Che mistero questi potenti e sapienti orientali che si impegnano in un viaggio lungo e insidioso per seguire una stella. Il Vangelo è così concreto che non possono essere solo un simbolo, l’immagine di popoli diversi e lontani chiamati a riconoscere la manifestazione in terra di Dio. Lo interpretiamo il testo sacro, elaboriamo metafore dentro e oltre le parabole, eppure i destinatari degli evangelisti non erano teologi. A loro interessavano i fatti, raccontati in modo essenziale, scarno, senza fronzoli. Così ci hanno rivelato poco anche sui re Magi, ma sarebbe scorretto, tra tanti avvenimenti reali, credere che il puntuale, fedele Matteo si sia inventato una leggenda.

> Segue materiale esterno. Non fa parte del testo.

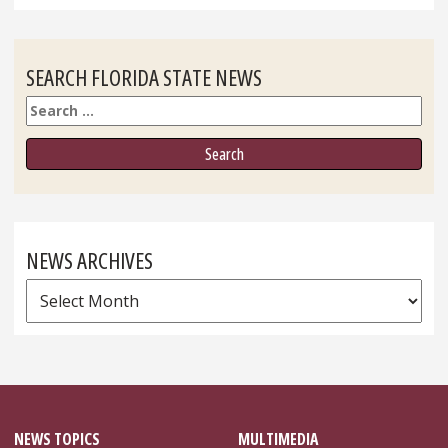
SEARCH FLORIDA STATE NEWS
Search
NEWS ARCHIVES
News
Archives
NEWS TOPICS
MULTIMEDIA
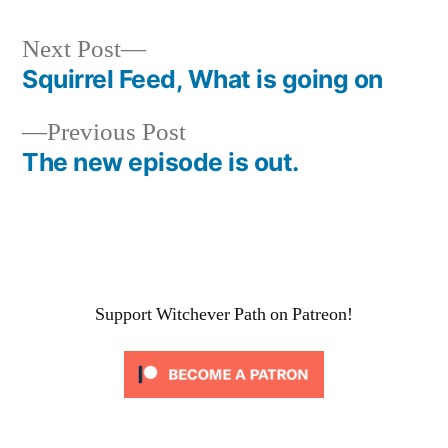
Next
Next Post
post:
Squirrel Feed, What is going on
Post
Previous
Previous Post
navigation
post:
The new episode is out.
Support Witchever Path on Patreon!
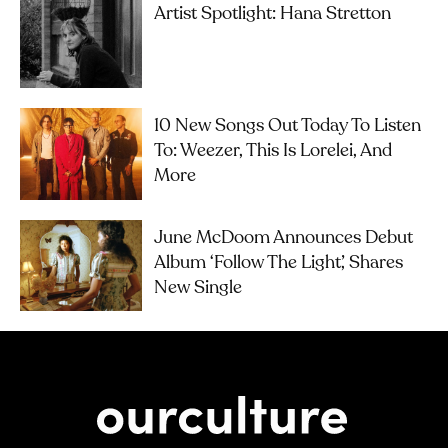
Artist Spotlight: Hana Stretton
10 New Songs Out Today To Listen
To: Weezer, This Is Lorelei, And
More
June McDoom Announces Debut
Album ‘Follow The Light’, Shares
New Single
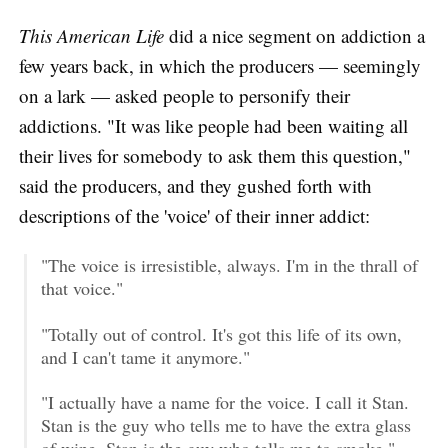
This American Life
did a nice segment on addiction a
few years back, in which the producers — seemingly
on a lark — asked people to personify their
addictions. "It was like people had been waiting all
their lives for somebody to ask them this question,"
said the producers, and they gushed forth with
descriptions of the 'voice' of their inner addict:
"The voice is irresistible, always. I'm in the thrall of
that voice."
"Totally out of control. It's got this life of its own,
and I can't tame it anymore."
"I actually have a name for the voice. I call it Stan.
Stan is the guy who tells me to have the extra glass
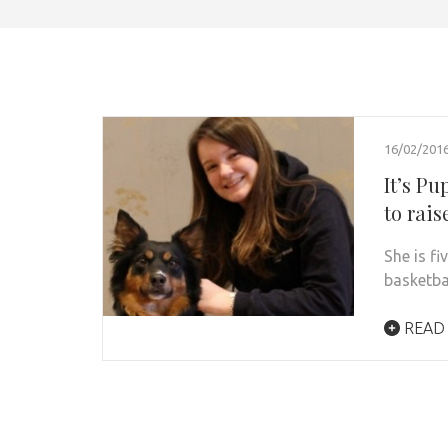
16/02/201
It’s P
to rais
She is fi
basketba
READ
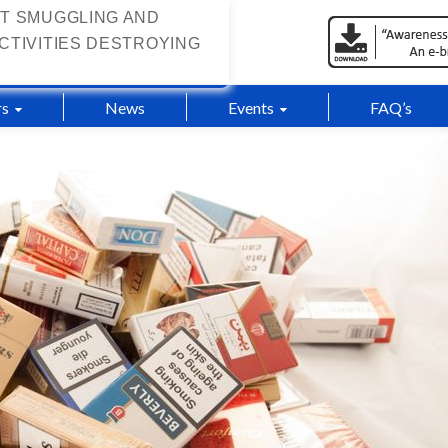
T SMUGGLING AND
CTIVITIES DESTROYING
s
News
Events
FAQ’s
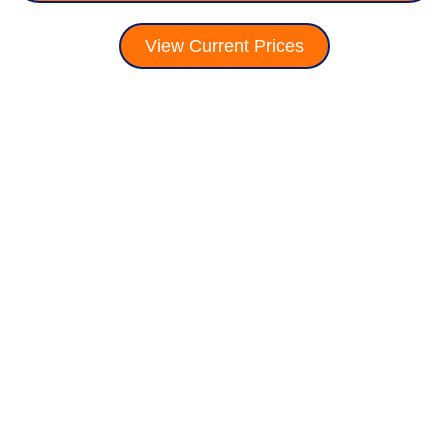
View Current Prices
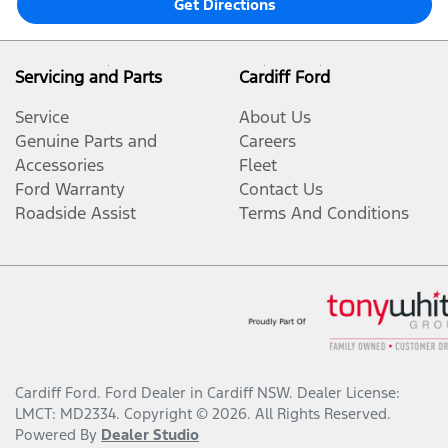
Get Directions
Servicing and Parts
Cardiff Ford
Service
About Us
Genuine Parts and
Careers
Accessories
Fleet
Ford Warranty
Contact Us
Roadside Assist
Terms And Conditions
Cardiff Ford
.
Ford Dealer
in
Cardiff NSW
.
Dealer License:
LMCT: MD2334
.
Copyright ©
2026
. All Rights Reserved.
Powered By
Dealer Studio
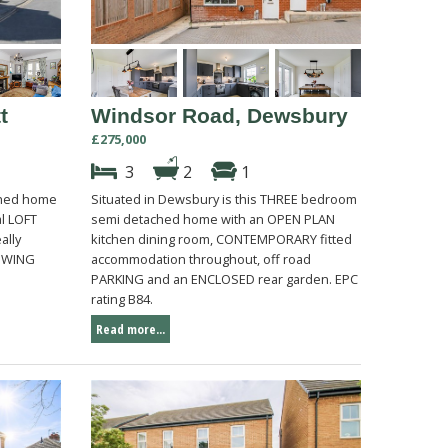
t
Windsor Road, Dewsbury
£275,000
3
2
1
ched home
Situated in Dewsbury is this THREE bedroom
al LOFT
semi detached home with an OPEN PLAN
ally
kitchen dining room, CONTEMPORARY fitted
IEWING
accommodation throughout, off road
PARKING and an ENCLOSED rear garden. EPC
rating B84.
Read more...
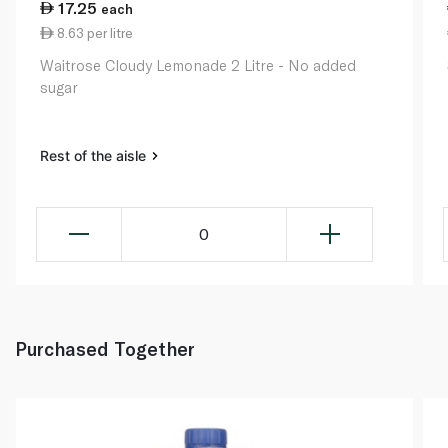
17.25
each
8.63 per litre
Waitrose Cloudy Lemonade 2 Litre - No added
sugar
Rest of the aisle
0
Purchased Together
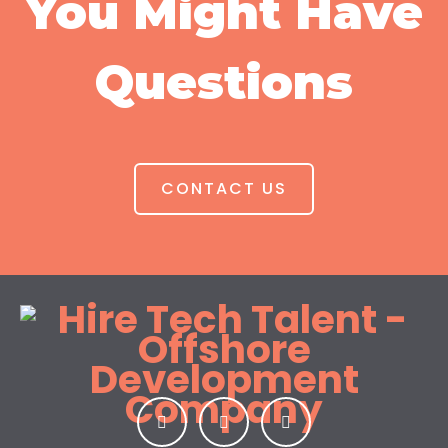
You Might Have
Questions
CONTACT US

Non erano tre, anche se tre sono i doni – questi sì simbolici – che portavano per colui di cui erano in cerca. Non erano re, ma Magi e basta, cioè saggi, uomini di studio e di scienza. Non si sono inchinati davanti a una mangiatoia, perché una famiglia ebrea presentava al tempio il proprio bambino e sappiamo da Luca che Maria e Giuseppe rimasero a Betlemme 40 giorni, prima di recarsi a Gerusalemme. Dove sono andati dunque i Magi? A Betlemme, finalmente in una casa trovata dalla giovane coppia, o a Nazareth, dove avrebbero vissuto? Erano comunque dei “gentili”, cioè non ebrei, erano stranieri e non conoscevano le Scritture, non erano maghi, perché il termine Magi si riferisce a sacerdoti seguaci di Zoroastro, nell’impero persiano.
Però conoscevano le costellazioni e i passaggi dei pianeti, il loro incontro nei cieli, e si mossero per essere presenti a un evento eccezionale, che per forza doveva rappresentare una svolta, un segno. Quindi sono uomini che si muovono, in cerca. Sono uomini che sperano. Sono uomini umili, aperti al mistero, perché era ben arduo mettere insieme la congiunzione di Giove e Saturno con un neonato, povero, in un paese insignificante. Per loro, non per il re di Israele che la Bibbia la conosceva bene e come tutti sapeva che Betlemme era città di re, di Davide, del Messia delle profezie.
Ma Erode sta fermo, nella sua arrogante prosopopea e inutile furbizia, perché la potenza di Dio sconvolge i piani dei più astuti. L’Ingannatore perde sempre. Ripeto, non credo che i Magi siano figure immaginarie. Sono partiti da lontano perché ne valeva la pena. Volevano vedere, toccare con mano, la loro speranza era fondata su una certezza, o non avrebbero portato con sé ricchezze da donare. Un Dio che si incarna vale ogni meraviglia, anche se razionalmente inspiegabile.
La ragionevolezza segue strade più semplici: non solo i pastori, non solo gli “eletti”, ma Gesù nasce per tutti. Un Dio che nasce sconvolge le abitudini e le interpretazioni, che tendono sempre a ridurre Dio alla nostra misura.
Insomma, a questi Magi sconosciuti è apparso un angelo, li ha guidati per un’altra strada perché tornassero a casa, come testimoni. Ci crediamo o no, al Vangelo? Se sì, i Magi sono i primi protettori di questo Giubileo della speranza. I primi pellegrini, i primi capaci di vedere i segni, di inginocchiarsi, di usare l’intelligenza per aprirsi alla fede.